Suspicious? Perhaps he did not care for them. As we walked on the docks, Ezio caught my eye, and nodded toward a group of passing soldiers. He wanted me to eavesdrop, and I gave him a small nod.

From their conversations, I gathered that the Byzantines and the Ottomans were fighting it out, and that the former were our enemies, and they wore rough, reddish clothing.

When I returned to Ezio and relayed the information, Ezio's young man had gotton our sharbats and he continued our conversation. "So you see, for all its beauty, Kostantiniyye (Arabic for Constantinople) is not the most perfect place in the world."

I nodded and shrugged. "Is anywhere?"

The man chuckled as Ezio watched a pretty red-haired woman in a bright green dress struggling with a heavy box. "Incredible! I'm surprised you got anything done at all."

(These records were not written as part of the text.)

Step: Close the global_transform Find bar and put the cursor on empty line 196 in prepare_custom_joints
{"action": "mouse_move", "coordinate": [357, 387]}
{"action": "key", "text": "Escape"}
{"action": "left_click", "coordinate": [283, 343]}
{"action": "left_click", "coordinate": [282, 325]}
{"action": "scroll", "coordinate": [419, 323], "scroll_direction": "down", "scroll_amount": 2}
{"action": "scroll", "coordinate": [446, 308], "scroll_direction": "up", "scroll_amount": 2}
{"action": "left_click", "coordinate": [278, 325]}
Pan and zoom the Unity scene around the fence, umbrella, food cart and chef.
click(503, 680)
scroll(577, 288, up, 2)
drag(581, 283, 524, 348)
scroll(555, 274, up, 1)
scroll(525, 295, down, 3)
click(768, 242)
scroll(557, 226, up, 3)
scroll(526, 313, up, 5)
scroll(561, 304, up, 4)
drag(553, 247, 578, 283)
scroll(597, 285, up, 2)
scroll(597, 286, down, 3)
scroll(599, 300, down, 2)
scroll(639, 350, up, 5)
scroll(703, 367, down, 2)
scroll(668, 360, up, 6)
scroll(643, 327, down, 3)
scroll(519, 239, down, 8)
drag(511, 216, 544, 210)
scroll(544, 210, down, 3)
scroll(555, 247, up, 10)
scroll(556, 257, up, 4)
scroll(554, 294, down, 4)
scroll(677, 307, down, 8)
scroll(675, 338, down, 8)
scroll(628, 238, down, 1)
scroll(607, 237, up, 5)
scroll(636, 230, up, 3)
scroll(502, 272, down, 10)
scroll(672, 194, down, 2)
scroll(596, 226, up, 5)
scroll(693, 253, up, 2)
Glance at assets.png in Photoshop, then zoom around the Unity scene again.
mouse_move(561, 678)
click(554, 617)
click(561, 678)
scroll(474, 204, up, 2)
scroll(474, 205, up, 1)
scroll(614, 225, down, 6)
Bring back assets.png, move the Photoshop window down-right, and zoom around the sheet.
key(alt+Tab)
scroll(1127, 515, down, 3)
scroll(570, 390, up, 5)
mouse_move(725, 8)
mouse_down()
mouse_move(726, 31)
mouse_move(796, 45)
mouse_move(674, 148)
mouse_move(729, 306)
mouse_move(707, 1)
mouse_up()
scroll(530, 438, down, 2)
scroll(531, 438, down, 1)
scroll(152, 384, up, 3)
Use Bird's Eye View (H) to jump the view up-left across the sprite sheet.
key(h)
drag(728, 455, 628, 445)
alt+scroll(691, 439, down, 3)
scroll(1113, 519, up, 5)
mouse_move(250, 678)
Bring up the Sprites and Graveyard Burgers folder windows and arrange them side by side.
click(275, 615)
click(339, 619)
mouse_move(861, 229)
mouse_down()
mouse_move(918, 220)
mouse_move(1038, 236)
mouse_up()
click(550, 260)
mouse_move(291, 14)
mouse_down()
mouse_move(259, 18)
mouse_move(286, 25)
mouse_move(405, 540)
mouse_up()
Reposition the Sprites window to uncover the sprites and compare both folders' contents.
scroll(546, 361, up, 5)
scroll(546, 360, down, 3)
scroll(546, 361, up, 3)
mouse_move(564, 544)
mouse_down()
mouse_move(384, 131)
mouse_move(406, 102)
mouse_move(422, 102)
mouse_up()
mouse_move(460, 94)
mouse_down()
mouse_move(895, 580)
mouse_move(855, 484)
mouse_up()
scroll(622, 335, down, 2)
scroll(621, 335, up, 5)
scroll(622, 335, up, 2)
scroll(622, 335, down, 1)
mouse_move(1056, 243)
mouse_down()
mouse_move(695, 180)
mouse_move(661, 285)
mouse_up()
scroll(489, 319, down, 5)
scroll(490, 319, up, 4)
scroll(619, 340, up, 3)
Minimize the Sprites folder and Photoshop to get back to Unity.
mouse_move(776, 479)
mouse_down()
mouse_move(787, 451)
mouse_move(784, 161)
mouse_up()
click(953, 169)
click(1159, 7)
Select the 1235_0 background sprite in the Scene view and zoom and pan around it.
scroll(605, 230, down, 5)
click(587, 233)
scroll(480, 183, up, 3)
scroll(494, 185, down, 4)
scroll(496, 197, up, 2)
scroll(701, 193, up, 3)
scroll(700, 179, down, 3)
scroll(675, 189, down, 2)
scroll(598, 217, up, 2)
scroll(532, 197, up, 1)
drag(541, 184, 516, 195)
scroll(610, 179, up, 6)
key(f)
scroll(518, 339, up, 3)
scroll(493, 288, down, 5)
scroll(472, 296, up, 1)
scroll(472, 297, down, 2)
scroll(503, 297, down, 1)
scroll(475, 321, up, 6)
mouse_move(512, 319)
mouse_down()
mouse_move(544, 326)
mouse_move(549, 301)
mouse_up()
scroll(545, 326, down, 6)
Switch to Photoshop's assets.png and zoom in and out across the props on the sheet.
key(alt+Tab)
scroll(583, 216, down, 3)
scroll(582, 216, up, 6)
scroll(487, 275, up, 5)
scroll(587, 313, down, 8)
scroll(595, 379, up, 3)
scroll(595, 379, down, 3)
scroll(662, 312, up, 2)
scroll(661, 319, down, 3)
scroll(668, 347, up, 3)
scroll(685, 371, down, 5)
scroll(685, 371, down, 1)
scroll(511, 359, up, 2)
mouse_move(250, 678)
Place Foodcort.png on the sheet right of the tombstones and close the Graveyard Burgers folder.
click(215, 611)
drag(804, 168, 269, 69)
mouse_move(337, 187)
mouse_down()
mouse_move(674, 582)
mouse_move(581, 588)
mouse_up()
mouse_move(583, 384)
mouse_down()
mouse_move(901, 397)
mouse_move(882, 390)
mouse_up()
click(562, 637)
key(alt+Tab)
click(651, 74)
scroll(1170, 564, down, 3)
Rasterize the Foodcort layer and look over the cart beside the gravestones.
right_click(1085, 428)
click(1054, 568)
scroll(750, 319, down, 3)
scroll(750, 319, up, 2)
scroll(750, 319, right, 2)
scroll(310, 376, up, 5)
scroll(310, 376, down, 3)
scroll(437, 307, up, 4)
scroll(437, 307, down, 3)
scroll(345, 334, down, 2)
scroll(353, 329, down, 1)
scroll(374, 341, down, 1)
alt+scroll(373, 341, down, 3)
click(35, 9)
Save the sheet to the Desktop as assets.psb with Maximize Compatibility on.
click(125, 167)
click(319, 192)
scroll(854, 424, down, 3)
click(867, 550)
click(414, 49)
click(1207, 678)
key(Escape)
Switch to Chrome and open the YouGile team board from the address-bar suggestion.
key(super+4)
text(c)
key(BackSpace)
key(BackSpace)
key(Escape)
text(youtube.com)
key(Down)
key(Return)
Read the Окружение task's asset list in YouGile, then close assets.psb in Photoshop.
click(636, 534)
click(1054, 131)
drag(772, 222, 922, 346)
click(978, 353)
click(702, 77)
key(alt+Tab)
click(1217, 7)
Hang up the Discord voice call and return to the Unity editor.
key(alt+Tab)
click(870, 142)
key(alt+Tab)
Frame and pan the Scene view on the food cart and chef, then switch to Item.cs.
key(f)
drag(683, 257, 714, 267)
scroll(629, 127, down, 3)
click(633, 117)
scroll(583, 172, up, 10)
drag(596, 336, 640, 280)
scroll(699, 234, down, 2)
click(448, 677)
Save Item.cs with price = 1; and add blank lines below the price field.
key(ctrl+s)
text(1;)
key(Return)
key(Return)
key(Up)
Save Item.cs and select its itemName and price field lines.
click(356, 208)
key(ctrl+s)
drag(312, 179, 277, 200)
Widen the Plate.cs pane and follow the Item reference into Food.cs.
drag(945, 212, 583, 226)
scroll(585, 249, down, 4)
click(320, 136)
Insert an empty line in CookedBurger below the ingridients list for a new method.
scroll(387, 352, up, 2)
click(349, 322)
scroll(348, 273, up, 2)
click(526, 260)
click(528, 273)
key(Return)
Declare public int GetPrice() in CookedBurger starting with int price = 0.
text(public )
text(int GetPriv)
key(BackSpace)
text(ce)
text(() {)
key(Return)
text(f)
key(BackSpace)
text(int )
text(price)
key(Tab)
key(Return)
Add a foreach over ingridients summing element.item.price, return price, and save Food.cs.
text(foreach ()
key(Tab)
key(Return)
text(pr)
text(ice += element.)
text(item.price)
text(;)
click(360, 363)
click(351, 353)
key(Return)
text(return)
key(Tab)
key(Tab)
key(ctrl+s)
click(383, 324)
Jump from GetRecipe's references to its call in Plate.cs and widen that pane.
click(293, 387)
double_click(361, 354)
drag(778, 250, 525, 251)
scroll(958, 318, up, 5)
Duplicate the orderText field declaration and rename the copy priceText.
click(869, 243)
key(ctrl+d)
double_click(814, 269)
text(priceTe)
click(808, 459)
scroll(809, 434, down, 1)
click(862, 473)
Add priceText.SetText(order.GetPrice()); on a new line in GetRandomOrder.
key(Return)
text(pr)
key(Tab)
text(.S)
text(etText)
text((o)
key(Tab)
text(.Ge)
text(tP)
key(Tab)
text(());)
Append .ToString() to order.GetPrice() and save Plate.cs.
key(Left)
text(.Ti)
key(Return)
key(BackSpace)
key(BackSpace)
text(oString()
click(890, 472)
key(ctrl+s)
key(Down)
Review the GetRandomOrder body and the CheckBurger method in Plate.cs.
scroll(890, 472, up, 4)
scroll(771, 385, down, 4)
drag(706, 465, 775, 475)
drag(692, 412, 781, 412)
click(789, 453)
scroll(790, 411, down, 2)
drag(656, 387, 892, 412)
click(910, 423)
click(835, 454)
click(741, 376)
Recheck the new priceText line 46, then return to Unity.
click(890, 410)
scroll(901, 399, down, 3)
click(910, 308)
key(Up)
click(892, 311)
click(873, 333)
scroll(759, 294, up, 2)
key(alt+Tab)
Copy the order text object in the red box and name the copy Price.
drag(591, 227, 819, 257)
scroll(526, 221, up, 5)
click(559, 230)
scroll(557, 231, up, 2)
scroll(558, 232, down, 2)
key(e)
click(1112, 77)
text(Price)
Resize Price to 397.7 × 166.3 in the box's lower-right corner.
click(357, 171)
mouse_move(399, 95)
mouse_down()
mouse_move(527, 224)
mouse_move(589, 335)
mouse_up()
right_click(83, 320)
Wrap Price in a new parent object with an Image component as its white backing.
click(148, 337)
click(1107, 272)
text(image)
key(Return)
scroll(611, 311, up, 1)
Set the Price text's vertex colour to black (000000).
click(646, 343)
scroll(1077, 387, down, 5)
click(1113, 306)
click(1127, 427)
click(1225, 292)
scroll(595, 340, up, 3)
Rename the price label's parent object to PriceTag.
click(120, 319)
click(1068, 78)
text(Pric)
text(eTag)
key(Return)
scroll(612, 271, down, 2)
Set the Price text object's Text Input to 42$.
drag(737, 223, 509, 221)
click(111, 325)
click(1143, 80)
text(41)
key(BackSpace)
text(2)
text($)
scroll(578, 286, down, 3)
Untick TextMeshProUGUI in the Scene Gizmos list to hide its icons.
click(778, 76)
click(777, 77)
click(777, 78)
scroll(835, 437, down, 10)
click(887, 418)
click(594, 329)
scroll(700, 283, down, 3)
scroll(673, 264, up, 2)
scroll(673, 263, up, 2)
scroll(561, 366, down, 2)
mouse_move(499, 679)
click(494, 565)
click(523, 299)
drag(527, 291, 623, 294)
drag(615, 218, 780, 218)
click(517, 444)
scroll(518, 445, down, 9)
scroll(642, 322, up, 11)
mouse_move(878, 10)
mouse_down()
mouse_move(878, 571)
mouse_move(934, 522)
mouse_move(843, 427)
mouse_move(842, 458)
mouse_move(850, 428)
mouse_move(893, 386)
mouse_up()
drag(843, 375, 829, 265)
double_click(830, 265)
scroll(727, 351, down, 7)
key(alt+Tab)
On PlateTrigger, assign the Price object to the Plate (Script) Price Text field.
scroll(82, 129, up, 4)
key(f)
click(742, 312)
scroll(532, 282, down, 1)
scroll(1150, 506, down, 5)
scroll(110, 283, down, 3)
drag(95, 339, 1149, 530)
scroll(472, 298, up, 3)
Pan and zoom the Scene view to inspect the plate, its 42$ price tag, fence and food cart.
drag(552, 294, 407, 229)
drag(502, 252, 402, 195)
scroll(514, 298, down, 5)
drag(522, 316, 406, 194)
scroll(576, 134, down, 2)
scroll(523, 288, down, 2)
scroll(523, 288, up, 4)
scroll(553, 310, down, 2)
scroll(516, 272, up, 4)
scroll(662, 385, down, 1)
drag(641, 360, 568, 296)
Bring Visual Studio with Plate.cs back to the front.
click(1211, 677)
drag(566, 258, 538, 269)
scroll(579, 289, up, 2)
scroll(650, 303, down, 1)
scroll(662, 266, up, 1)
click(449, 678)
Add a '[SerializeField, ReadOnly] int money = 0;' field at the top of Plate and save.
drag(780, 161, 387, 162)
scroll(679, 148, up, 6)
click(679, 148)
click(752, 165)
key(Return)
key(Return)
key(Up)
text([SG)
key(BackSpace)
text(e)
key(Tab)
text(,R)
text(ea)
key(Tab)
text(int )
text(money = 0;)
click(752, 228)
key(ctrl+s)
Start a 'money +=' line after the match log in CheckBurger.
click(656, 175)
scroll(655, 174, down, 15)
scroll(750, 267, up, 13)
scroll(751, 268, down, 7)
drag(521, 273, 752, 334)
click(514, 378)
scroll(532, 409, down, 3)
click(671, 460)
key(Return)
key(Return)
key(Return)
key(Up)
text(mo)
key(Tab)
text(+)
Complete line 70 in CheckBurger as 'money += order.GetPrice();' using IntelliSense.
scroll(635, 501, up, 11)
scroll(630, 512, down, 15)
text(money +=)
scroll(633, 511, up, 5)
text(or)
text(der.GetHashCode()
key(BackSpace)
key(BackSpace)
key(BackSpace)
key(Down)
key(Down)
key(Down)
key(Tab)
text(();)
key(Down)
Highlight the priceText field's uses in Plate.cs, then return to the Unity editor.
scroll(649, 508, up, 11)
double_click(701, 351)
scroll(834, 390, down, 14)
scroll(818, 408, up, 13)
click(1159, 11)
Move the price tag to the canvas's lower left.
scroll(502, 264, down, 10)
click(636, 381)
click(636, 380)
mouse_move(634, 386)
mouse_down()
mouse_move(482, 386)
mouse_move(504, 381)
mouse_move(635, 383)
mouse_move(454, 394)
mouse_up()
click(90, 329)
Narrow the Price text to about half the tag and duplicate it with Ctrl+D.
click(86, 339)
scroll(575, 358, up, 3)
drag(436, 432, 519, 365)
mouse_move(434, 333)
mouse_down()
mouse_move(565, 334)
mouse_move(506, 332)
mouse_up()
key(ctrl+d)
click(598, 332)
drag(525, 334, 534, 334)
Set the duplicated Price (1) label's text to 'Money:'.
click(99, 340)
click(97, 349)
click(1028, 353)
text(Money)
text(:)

I chuckled as Ezio replied, "So was my mother." The young man collided with me in an attempt help the lady, and I stepped out of his way. "Farewell, friends! Allaha ismarladik (God Bless you)!" With that, he dissapeared into the crowd with the lady.

I felt eyes watching me, and I looked up to see a man watching Ezio and I.

He was a tough man, in his midthirties, in a white surcoat with a red sash, and dark trousers tucked into yellow boots. He had long dark hair and beard, and four throwing knives attached high on his left shoulder. He also wore a scimitar, and his right forearm carried a triple-plated steel guard.

As Ezio and I tensed, I thought I could see the harness of a hidden-blade just beneath his right hand. His surcoat was hodded, but the hood was down, and the man's unruly hair was kept in check by a broad yellow bandana.

When we were within two paces of each other, we eyed each other warily.